Ha, looking back into it, I don't think AppliedFix is really needed actually: a SARIF fix is more or less a direct representation of a Fix, so the approach used in DescriptionBasedDiff should be enough. https://docs.oasis-open.org/sarif/sarif/v2.1.0/os/sarif-v2.1.0-os.html#_Toc34317881
Hi @tbroyer, I'm wondering; do you have plans to work on this again in the coming weeks/months?
The reason I'm asking is that we are still really interested in this feature. Especially in the context of Error Prone Support and its usage at Picnic.
In case you are not planning on spending time on this I want to see if I can get time for this internally. That will require some planning so it's not a given.
Hi @rickie. I was mainly prototyping, with no real intention to ever finish the work actually; so feel free to take where I left it :+1:
For those using Gradle, they're apparently working on surfacing the Java diagnostics to their new "Problems API" that's used in IDEs (https://github.com/gradle/gradle/issues/27596), and someone asked if that Problems API could be used to add inline comments in GitHub Pull Request (https://github.com/gradle/actions/issues/30). So if that's your use case, it might come independently of Error Prone, and you can go vote for those issues.
I think it could also be a good opportunity to work with Gradle here in defining an API for the diagnostics description so Error Prone could pass fix suggestions down to the Problems API consumers (IDEs could integrate "quick fixes" applying those patches, and integrations with other tools like GitHub Pull Requests could add them as suggestions in the comments); similar to how I did it in https://github.com/google/error-prone/issues/3766#issuecomment-1426834718 (code) but without being specific to Error Prone.
I was reminded of this by discussion in #5031 and #444
To try to recap, I think the two options we've discussed here are:
-
Add a flag to Error Prone to cause it to emit structured diagnostics to a file, sort of similar how https://errorprone.info/docs/patching allows writing patches to a file. This should probably use SARIF. This is the approach that https://github.com/google/error-prone/issues/3766#issuecomment-1429253107 started prototyping.
-
Have javac or build tools support writing SARIF, and then it would be possible to get structured diagnostics from Error Prone more or less for free.
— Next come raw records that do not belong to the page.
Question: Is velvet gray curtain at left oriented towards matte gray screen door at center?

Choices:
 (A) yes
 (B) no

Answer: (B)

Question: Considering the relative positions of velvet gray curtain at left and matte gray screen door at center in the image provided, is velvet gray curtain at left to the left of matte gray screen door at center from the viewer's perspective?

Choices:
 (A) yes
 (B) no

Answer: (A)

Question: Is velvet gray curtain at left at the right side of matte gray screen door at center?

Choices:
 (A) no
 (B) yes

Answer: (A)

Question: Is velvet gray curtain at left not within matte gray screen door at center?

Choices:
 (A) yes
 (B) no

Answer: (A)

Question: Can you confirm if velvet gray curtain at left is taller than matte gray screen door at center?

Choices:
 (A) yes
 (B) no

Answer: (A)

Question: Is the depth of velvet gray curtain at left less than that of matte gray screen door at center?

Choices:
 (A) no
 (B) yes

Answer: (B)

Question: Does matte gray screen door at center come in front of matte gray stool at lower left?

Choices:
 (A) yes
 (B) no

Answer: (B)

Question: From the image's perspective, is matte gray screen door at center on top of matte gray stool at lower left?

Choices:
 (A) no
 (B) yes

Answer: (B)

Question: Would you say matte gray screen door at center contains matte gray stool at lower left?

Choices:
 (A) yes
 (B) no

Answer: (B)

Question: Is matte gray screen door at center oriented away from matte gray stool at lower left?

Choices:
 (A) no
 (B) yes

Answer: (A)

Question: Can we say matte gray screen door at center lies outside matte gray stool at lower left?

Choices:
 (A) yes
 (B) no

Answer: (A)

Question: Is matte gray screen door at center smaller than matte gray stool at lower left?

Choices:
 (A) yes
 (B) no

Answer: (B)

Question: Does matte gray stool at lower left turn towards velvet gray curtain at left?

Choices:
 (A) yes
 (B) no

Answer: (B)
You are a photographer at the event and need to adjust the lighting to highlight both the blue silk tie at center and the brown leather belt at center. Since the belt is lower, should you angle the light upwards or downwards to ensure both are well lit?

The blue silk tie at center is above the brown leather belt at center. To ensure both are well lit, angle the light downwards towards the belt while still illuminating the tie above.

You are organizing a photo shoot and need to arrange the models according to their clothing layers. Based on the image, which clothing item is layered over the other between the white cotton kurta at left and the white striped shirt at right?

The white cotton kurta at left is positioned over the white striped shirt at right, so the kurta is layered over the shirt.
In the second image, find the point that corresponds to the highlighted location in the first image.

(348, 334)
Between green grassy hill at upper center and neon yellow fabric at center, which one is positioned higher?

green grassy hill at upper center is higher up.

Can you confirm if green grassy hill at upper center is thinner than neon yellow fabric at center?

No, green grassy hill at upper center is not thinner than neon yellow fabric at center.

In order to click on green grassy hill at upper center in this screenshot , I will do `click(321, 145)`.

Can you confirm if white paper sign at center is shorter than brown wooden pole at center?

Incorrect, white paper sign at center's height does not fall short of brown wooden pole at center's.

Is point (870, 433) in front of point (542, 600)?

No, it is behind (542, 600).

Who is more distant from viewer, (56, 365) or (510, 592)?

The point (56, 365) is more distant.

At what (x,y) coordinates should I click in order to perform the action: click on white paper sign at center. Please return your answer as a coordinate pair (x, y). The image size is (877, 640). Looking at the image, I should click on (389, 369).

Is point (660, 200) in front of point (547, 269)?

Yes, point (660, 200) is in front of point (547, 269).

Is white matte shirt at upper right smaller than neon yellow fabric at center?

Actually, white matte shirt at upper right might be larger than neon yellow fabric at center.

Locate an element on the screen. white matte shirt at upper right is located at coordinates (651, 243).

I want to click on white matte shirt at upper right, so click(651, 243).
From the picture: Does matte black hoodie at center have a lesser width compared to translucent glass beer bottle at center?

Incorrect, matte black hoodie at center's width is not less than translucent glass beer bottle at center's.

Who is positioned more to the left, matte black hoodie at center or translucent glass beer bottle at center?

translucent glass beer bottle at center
It might still require some work in EP to coordinate and make some information available, like in https://github.com/google/error-prone/issues/3766#issuecomment-1931812644. Gradle has taken some steps in this direction, I don't know if other build system have. I haven't heard of plans to do this directly in javac.
I think (2) is an appealing long term direction for the ecosystem, but will probably take time. I think doing (1) in the shorter term is still worth considering.